METHODS: The study included resting-state functional magnetic resonance imaging and clinical data from the EU-AIMS LEAP (European Autism Interventions Longitudinal European Autism Project) and the ABIDE (Autism Brain Imaging Data Exchange) 1 and 2 initiatives of 1824 (796 with autism) participants with an age range of 5-58 years. Between-group differences in FC were assessed, and associations between FC and clinical symptom ratings were investigated through canonical correlation analysis.

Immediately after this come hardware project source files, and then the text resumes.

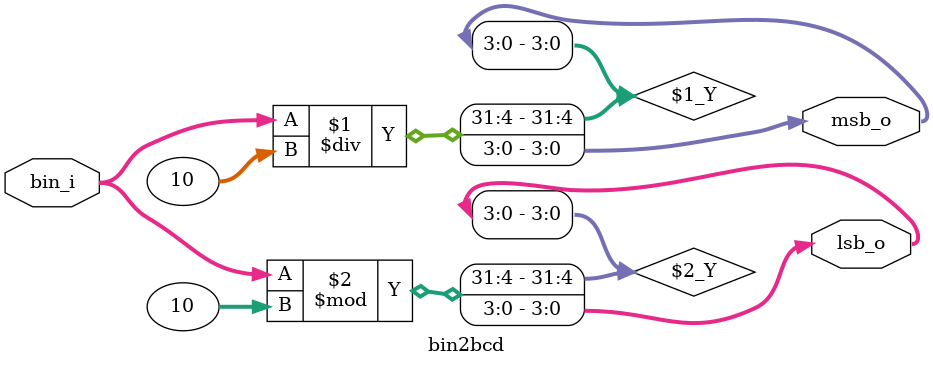
<source format=v>

module bin2bcd
  (
    input  [6:0] bin_i,
    output [3:0] msb_o,
    output [3:0] lsb_o
  );
  assign msb_o = bin_i / 10;
  assign lsb_o = bin_i % 10;
endmodule
</source>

RESULTS: Autism was associated with a brainwide pattern of hypo- and hyperconnectivity. Hypoconnectivity predominantly affected sensory and higher-order attentional networks and correlated with social impairments, restrictive and repetitive behavior, and sensory processing. Hyperconnectivity was observed primarily between the default mode network and the rest of the brain and between cortical and subcortical systems. This pattern was strongly associated with social impairments and sensory processing. Interactions between diagnosis and age or sex were not statistically significant.
CONCLUSIONS: The FC alterations observed, which primarily involve hypoconnectivity of primary sensory and attention networks and hyperconnectivity of the default mode network and subcortex with the rest of the brain, do not appear to be age or sex dependent and correlate with clinical dimensions of social difficulties, restrictive and repetitive behaviors, and alterations in sensory processing. These findings suggest that the observed connectivity alterations are stable, trait-like features of autism that are related to the main symptom domains of the condition.